Of those represented, Saskatchewan would appear to stand out. In that province, rules changed in 2020 mandating that agents be supervised until they sell 50 in-force policies. Under previous rules, the supervisory period for a new agent was two years. This was changed because the regulator, through a super audit of those who’d passed their two-year probationary period, found the majority of people who had supervision audits conducted, sold fewer than three policies during that time.

“Some of them had been licensed for two or more years and had never sold a policy, not even to themselves,” April Stadnek, executive director of the Insurance Councils of Saskatchewan states. “We felt that was an area that needed some further work. Individuals new to the industry should not be allowed out there on their own without actually understanding how policies work and how to sell that policy.” 

Today, she says the regulator does supervision audits regularly. “People come to us and request to be removed from supervision – they send us all of their policies and information,” Stadnek adds. The information required includes know-your-client type of information, whether the policies were replacement policies and if an assessment was done prior to selling the policy.

For those who are already licensed in another province, she says the regulator will not require the same degree of detail, but they will require the information about policies sold from the managing general agency (MGA) or insurers directly. “We want to make sure that the organizations that are supervising these individuals are (also) aware of what’s going on,” she adds.

The province also has an exemption for those who are registered but not actually selling policies – these licenses can be issued with conditions stating that the license is only good for the position in question. Should the agent move to another role or company, they may be required to go back on supervision.

Later, Stadnek puts figures to the problem of licensed agents who may not be conducting quality business or any business at all. “We’ve got people who are, in three years, selling 300 policies but don’t even have 150 policies retained. What business is being done here?” she asks, adding that the problem of agents selling policies to clients with lapsed or surrendered policies continues – many times with the agents going back to the same insurers. “Somebody should have picked up on this by now,” she adds.

Errors and omissions (E&O) insurance is another area where the regulator conducts audits. She says most are not aware of the rule that agents must notify the regulator if this coverage for their practice lapses. “If you don’t, we’re going to sanction you. We tend to find that people don’t take E&O nearly as seriously as they should. I know we all think we do really good business, but we’re all human and we all make mistakes. We have to make sure we have E&O in place to protect the consumer.” 

Janet Sinclair

British Columbia’s representative, Janet Sinclair, CEO of the Insurance Council of British Columbia added further colour to the discussion: Only 42 per cent of agents audited in the province were in compliance with their E&O requirements. “Not that people didn’t have E&O insurance, but the policies didn’t actually meet the requirements,” Sinclair says.
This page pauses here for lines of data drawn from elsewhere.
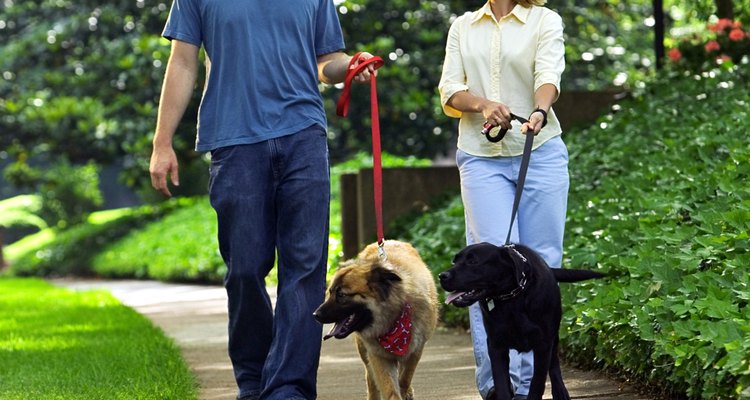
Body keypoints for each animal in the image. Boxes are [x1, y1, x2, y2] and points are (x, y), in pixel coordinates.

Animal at [312, 241, 440, 400]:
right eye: (330, 292)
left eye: (341, 295)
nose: (315, 314)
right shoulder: (377, 355)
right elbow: (389, 388)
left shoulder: (416, 349)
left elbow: (405, 378)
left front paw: (405, 390)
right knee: (370, 378)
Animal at [440, 242, 604, 400]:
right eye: (454, 261)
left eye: (472, 261)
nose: (442, 276)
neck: (512, 298)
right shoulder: (496, 345)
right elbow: (501, 382)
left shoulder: (543, 344)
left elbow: (537, 383)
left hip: (554, 336)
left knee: (554, 362)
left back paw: (560, 391)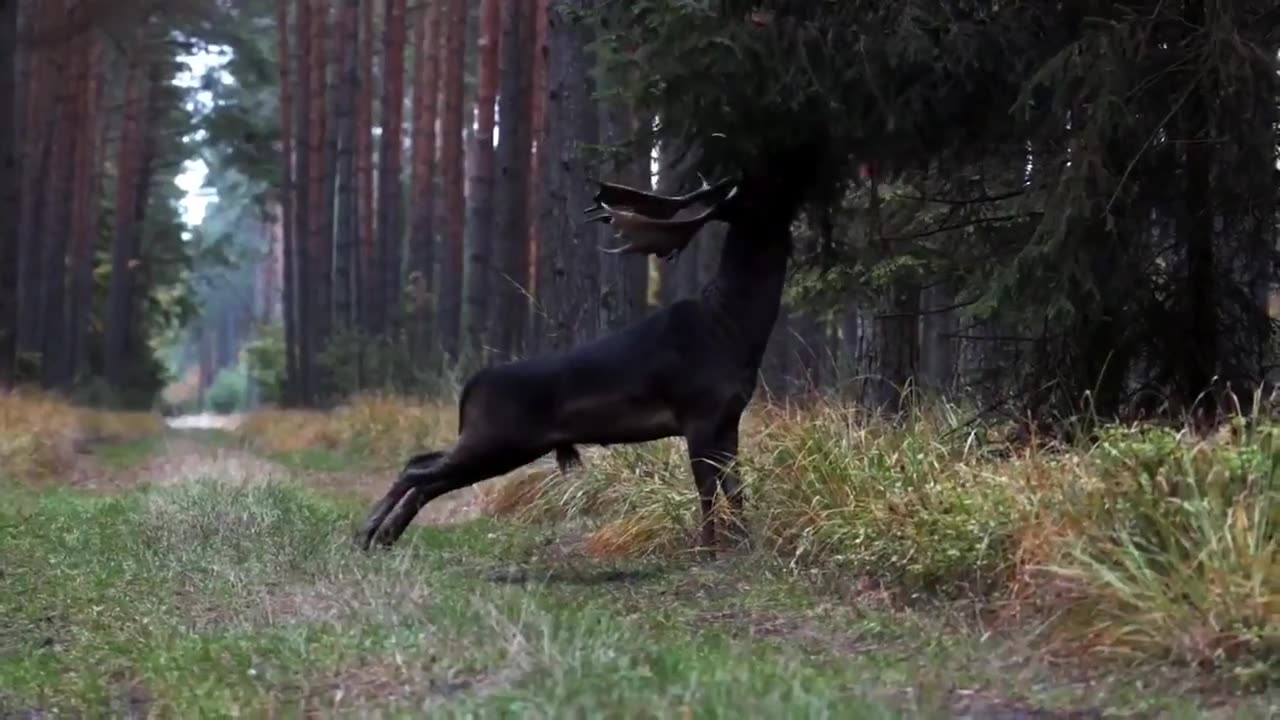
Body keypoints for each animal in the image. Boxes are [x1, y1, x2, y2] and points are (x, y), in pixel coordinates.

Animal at [355, 148, 808, 550]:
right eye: (763, 187)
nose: (794, 164)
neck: (731, 328)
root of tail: (470, 387)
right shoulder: (697, 412)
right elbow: (709, 494)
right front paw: (710, 551)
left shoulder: (728, 417)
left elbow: (736, 491)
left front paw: (744, 546)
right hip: (496, 438)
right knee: (418, 471)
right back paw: (366, 532)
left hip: (499, 443)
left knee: (424, 468)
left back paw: (384, 536)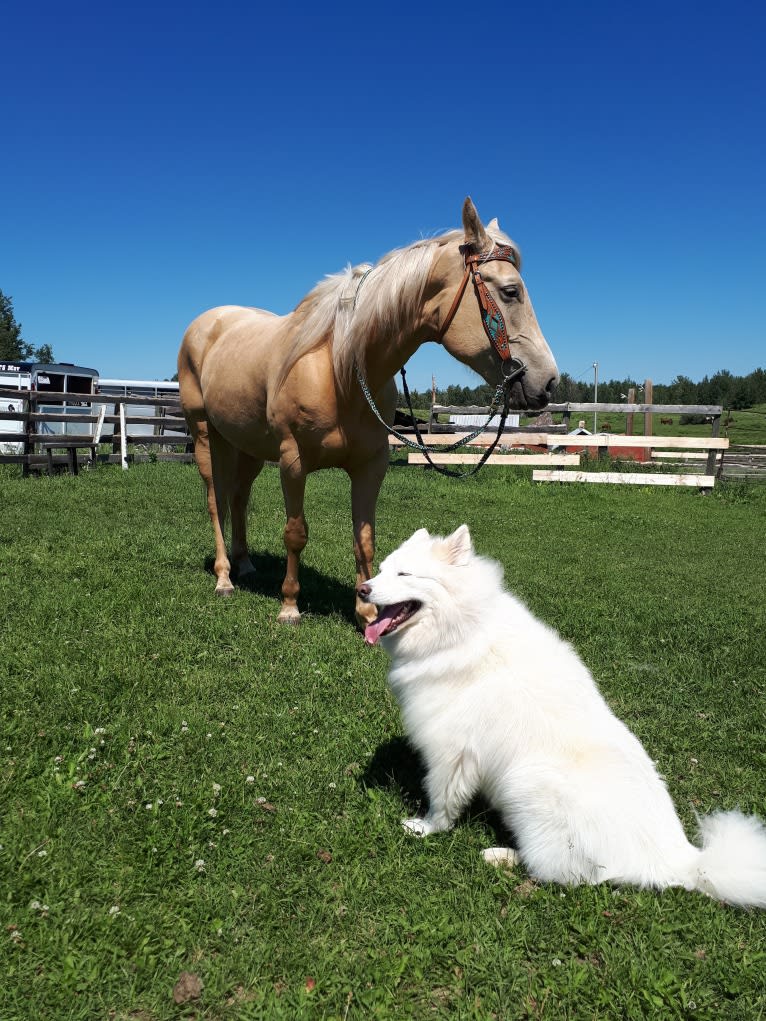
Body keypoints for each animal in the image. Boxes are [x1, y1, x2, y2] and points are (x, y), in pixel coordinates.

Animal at [181, 197, 559, 620]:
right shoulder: (293, 462)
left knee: (238, 497)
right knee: (215, 502)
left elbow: (364, 538)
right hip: (205, 435)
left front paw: (368, 614)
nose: (547, 381)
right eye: (510, 292)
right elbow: (295, 533)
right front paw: (290, 606)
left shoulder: (370, 466)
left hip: (248, 447)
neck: (339, 370)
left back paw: (245, 564)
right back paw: (224, 578)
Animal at [361, 522, 766, 906]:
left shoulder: (451, 752)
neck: (463, 627)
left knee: (573, 875)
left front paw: (425, 829)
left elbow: (441, 802)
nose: (363, 589)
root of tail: (680, 862)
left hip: (528, 782)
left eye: (405, 574)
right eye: (381, 570)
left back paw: (501, 855)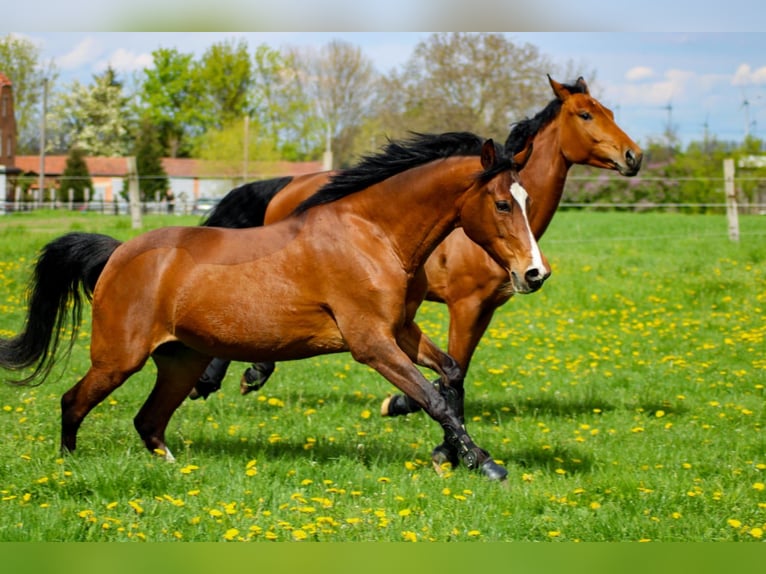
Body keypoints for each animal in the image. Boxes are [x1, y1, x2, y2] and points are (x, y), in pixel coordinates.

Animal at [0, 134, 552, 482]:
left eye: (526, 200)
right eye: (503, 204)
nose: (534, 273)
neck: (374, 235)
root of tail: (117, 253)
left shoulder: (402, 330)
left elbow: (451, 375)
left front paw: (452, 455)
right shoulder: (371, 343)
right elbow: (433, 397)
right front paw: (485, 464)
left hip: (181, 361)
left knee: (148, 421)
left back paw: (174, 469)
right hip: (119, 358)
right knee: (73, 402)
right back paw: (69, 467)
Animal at [190, 75, 640, 468]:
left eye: (611, 111)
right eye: (586, 114)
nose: (633, 157)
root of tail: (285, 185)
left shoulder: (481, 309)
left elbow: (453, 372)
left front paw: (439, 437)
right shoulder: (465, 306)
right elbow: (452, 375)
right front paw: (439, 440)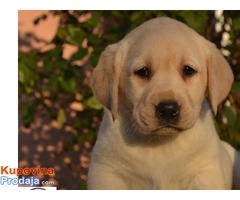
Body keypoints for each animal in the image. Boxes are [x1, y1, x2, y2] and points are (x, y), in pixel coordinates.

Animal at [88, 17, 240, 189]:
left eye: (188, 70)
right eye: (143, 72)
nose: (168, 109)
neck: (159, 143)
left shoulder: (205, 172)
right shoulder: (107, 172)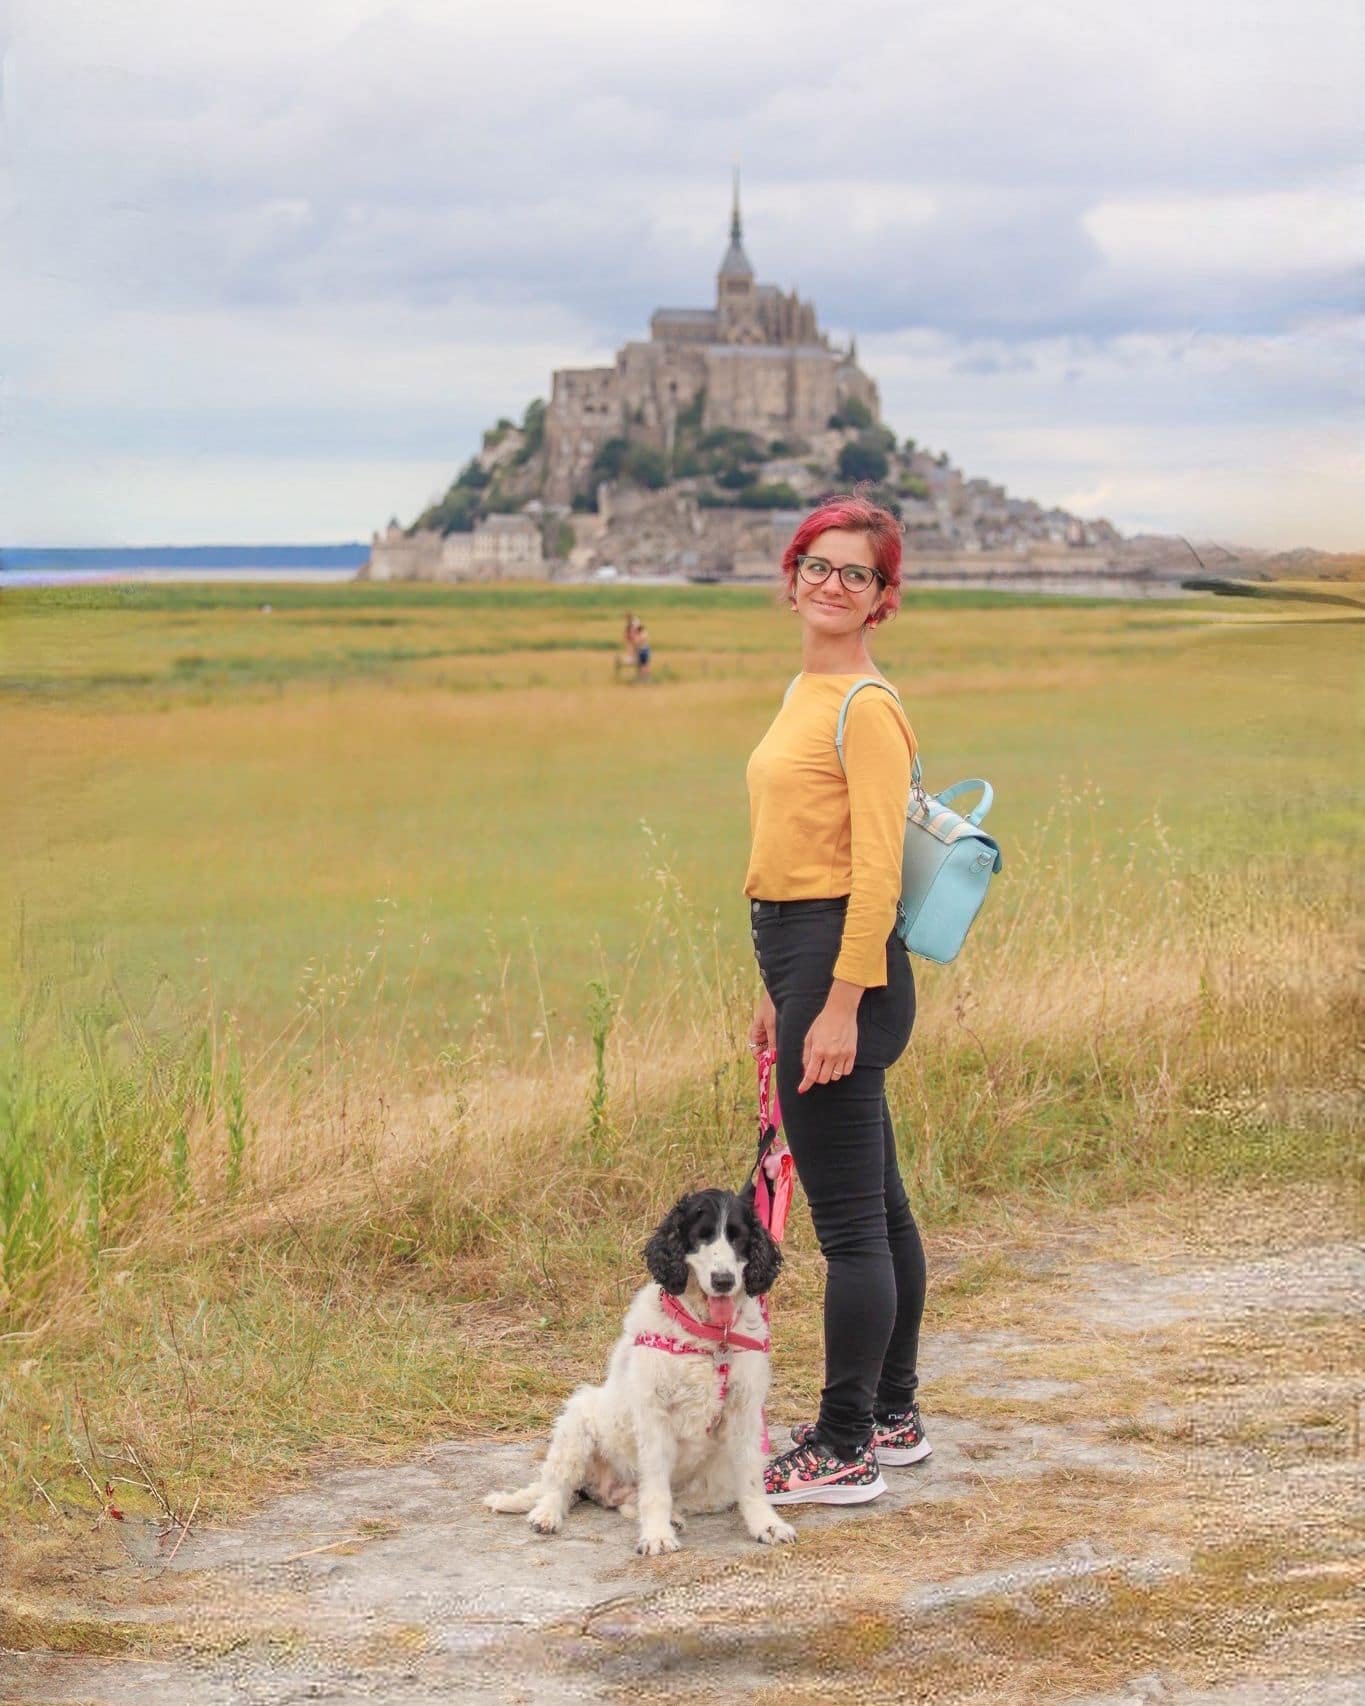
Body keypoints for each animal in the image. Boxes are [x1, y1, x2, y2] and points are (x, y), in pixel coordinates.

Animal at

Initiatives underway there to address the issue include work with the agencies selling E&O insurance and education and awareness work among agents to increase compliance.

British Columbia similarly has other figures, as well, which have the regulator looking at the education of agents in the province. This includes the fact that only 18 per cent of licensees there have more than five years of experience while 41 per cent have sold between zero and five policies. “We’re dealing with a new crowd,” she adds. “They need that supervision and guidance.” In addition to the 41 per cent who lacked business, 42 per cent had sold replacement contracts and 41 per cent were not familiar with their obligation to report suspicious transactions or unknown sources of funds.

What was especially notable, however, is the fact that 65 per cent of supervisors surveyed by the regulator didn’t know who they were supervising. “There’s obviously some work we need to do in this space,” she says.

What is also notable, Sinclair adds, is the number of cases the regulator has underway where clients have complained because they can’t afford their coverage. “We’re seeing individuals with low, very low annual incomes and they’re buying policies where the premiums are thousands of dollars a year. How are they paying those payments? How are these things getting through the MGA? How are they getting through the insurer?” Sinclair says these questions are what the regulator is becoming increasingly curious about. “In British Columbia we have a government that is very interested in unknown sources of funds,” she says. “As an agency of the government, their expectation is that we would be paying attention to that, as well.”

On the positive side, she also notes a 77 per cent increase in the number of agents and companies accessing the province’s regulatory inquiries line. “We’ve been able to support a better outcome,” she says. Audits, meanwhile, are intended to be teaching tools, not an effort to push licensees into investigations. “If we’re pushing you into misconduct, we’ve found something really egregious.”

Some surprised licensees push back 

Angela Mazerolle

Interesting among the regulators is the observation that licensees are often surprised to find they are subject to regulation in the first place.

In New Brunswick, for example, the regulator has recently begun licensing restricted insurance representatives – a challenge, Angela Mazerolle, vice president of regulatory operations and superintendent of pension and insurance at the Financial and Consumer Services Commission (FCNB) says, as many were not accustomed to having regulatory oversight. “Our first number of site visits to the auto dealers were interesting ones. They didn’t necessarily like having an insurance regulator show up at their door.”

Stadnek, meanwhile, observes that many being asked to provide proof of their processes when being evaluated for supervision and other matters, will push back saying the information is private. “If you don’t want to give it to us, that’s absolutely fine. You’ll stay on supervision,” she says. “If we require it for any other purpose, you could get sanctioned for failing to respond to the council.” 

She adds that some insurers have also protested, saying many agents will never get off of supervision with the 50 in-force policy requirement. “That’s probably not a bad thing. If they haven’t sold that many policies, they probably shouldn’t be off of supervision.” 

Recommendations  

Joseph Fernandez

Although Joseph Fernandez, registrar with Alberta Insurance Council, says in general the regulator is finding that agencies have a good attitude about being regulated, there remain deficiencies related to policies and procedures and complaints handling.

Regarding how agents are made aware of policies and procedures, he says quite often new agents are given a stack of documents to sign – a good practice, he says, but many aren’t reading the documents. “My recommendation: If you have policies and procedures, make sure you have processes to make sure that individual agents understand them.” These, he says, could be brought up over a period of six months in regular meetings. “It does not matter how much effort you put into policies and procedures. If the agents do not see them, your agency’s efforts are not going to be successful.” 

He also advocates for agencies to investigate circumstances with a retrospective approach, to better understand problems. Unlicensed staff, for instance, could be used to ensure that there is adequate documentation in client files. “I encourage you to basically see issues that end up being problematic and take a retrospective approach,” he adds, not to find fault, but to come up with recommendations and processes to prevent the same events from occurring again in the future.

Finally, Sinclair recommends reframing how compliance and regulation is approached and discussed. “Often you’ll hear about the regulatory burden – it’s always regulatory, followed by burden. And so, from the perspective of a new agent, their regulatory requirements are going to be a burden,” she says. “I was at a conference a while ago and somebody said that compliance and commitment drive different results. Compliance and commitment drive different results,” she repeated. “If that’s the case, as MGAs and people who are senior in this profession, looking to guide people forward, if you come to the regulatory piece as a commitment to do a better job for clients, I think you’re going to get different results.”